Provided records below:

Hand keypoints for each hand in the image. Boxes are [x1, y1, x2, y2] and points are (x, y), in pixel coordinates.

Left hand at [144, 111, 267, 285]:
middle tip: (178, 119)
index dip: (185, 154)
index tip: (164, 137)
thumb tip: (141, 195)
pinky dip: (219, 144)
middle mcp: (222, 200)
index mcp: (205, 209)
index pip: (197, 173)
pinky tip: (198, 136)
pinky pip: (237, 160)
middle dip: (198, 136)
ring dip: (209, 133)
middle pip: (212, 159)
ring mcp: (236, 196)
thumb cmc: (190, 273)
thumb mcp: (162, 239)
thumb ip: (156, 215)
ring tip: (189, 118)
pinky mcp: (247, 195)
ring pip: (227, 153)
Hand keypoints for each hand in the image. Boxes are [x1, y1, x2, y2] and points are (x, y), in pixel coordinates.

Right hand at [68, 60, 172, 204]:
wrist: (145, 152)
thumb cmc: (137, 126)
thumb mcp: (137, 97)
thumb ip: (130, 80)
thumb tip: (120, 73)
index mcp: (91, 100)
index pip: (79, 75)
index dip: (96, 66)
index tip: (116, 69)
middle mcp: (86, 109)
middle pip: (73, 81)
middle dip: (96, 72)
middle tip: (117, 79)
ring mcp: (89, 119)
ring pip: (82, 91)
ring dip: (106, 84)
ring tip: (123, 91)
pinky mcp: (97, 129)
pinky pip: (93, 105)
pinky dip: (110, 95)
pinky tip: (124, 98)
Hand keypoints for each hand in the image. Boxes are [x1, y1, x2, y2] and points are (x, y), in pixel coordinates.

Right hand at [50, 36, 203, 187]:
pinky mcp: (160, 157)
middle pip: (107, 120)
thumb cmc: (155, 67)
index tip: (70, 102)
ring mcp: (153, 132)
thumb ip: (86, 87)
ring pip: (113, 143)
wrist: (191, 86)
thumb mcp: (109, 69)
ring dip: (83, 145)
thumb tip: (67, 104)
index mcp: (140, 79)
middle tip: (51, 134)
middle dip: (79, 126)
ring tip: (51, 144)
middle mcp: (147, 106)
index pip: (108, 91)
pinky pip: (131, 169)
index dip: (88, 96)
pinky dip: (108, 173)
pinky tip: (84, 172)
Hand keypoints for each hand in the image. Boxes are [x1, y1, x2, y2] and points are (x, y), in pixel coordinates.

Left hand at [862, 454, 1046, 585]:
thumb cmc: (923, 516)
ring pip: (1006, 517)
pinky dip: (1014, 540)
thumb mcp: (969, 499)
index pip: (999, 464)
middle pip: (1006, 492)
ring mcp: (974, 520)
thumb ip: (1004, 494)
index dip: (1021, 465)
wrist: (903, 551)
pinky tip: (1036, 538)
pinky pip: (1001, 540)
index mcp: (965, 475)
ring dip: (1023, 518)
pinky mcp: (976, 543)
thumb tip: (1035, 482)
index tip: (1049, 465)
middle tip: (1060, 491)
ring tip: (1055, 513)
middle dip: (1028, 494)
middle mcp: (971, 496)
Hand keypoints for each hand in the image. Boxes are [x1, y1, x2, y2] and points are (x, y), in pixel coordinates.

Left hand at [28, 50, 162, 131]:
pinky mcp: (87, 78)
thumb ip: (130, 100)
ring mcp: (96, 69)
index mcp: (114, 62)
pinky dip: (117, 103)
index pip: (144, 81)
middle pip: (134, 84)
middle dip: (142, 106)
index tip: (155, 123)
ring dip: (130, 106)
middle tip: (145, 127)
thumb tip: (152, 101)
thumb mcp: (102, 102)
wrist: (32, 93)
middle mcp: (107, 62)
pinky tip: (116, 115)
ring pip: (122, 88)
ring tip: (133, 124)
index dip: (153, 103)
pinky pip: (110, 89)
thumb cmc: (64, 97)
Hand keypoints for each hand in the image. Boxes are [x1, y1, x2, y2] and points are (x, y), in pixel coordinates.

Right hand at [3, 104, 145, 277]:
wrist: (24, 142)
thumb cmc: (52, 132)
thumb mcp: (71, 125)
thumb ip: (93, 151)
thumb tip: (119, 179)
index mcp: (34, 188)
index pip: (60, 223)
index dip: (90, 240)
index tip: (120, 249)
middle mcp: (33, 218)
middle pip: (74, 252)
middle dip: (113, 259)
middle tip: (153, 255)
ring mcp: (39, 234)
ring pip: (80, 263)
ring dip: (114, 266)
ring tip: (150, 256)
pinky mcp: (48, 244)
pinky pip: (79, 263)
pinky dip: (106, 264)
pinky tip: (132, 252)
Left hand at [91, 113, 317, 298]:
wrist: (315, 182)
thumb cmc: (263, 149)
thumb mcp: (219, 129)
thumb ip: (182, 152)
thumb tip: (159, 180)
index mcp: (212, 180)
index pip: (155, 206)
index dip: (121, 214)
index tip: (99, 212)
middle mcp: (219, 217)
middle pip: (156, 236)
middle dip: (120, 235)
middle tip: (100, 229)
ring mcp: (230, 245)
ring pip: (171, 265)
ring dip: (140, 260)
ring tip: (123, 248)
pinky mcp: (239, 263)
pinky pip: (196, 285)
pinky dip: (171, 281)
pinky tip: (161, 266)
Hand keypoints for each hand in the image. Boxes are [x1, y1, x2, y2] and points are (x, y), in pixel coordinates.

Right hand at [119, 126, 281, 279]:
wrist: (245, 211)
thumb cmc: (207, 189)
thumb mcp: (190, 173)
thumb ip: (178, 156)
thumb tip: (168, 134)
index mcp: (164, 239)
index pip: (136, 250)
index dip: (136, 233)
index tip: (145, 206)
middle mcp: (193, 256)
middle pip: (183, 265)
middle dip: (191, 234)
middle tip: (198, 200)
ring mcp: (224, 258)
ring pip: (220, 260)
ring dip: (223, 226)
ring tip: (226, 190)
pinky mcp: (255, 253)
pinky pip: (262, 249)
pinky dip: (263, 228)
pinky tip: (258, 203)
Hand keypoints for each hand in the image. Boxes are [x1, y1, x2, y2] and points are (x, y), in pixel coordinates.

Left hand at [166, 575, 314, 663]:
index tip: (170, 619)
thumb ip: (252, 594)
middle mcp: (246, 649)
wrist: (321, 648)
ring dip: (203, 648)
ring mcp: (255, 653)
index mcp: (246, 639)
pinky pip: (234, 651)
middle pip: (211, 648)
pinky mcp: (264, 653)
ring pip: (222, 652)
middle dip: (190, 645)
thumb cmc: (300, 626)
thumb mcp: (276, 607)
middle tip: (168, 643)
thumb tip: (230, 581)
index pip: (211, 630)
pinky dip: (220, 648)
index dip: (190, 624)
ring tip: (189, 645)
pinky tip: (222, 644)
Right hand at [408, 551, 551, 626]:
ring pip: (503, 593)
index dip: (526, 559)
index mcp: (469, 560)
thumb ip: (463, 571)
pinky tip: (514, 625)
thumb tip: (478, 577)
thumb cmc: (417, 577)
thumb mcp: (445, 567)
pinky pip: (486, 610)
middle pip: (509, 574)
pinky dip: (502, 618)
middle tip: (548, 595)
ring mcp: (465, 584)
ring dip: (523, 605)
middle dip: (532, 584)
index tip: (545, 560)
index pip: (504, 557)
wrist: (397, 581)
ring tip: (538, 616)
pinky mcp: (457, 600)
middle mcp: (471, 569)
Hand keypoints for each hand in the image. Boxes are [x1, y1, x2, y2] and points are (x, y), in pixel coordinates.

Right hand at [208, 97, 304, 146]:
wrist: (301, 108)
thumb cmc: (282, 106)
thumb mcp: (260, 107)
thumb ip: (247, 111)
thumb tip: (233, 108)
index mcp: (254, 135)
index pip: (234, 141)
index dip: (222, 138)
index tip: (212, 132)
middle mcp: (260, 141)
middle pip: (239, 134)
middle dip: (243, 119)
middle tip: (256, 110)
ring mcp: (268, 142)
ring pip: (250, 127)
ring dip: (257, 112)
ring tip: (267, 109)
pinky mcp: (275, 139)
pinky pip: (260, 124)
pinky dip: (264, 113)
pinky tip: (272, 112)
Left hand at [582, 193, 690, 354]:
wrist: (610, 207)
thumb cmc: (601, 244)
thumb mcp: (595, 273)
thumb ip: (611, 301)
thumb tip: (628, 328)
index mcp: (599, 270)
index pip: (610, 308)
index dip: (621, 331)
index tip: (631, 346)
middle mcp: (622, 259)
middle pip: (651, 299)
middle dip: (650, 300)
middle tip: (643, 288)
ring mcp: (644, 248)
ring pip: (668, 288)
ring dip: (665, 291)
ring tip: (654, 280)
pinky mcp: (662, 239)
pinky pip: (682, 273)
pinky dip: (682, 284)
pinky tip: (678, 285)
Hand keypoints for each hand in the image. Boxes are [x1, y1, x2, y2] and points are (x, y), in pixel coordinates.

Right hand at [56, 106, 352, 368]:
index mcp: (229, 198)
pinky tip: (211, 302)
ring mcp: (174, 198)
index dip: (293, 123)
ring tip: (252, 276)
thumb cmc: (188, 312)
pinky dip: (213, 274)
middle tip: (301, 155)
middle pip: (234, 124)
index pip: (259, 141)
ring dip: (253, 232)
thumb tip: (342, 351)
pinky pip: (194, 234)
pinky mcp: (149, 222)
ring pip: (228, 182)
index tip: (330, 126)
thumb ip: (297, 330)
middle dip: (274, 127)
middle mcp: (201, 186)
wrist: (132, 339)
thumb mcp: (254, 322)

End of Provided records.

== What you will do ==
Your task is to restate, word for word, the lines from the beginning of the records to the line with "index mcp: (205, 209)", inclusive.

== Answer to this task ==
Hand keypoints for each hand in the image. Boxes are [x1, y1, x2, y2] and points are (x, y), in pixel coordinates.

Left hand at [144, 111, 267, 285]:
middle tip: (178, 119)
index dip: (185, 154)
index tip: (164, 137)
thumb tip: (141, 195)
pinky dip: (219, 144)
middle mcp: (222, 200)
index mcp: (205, 209)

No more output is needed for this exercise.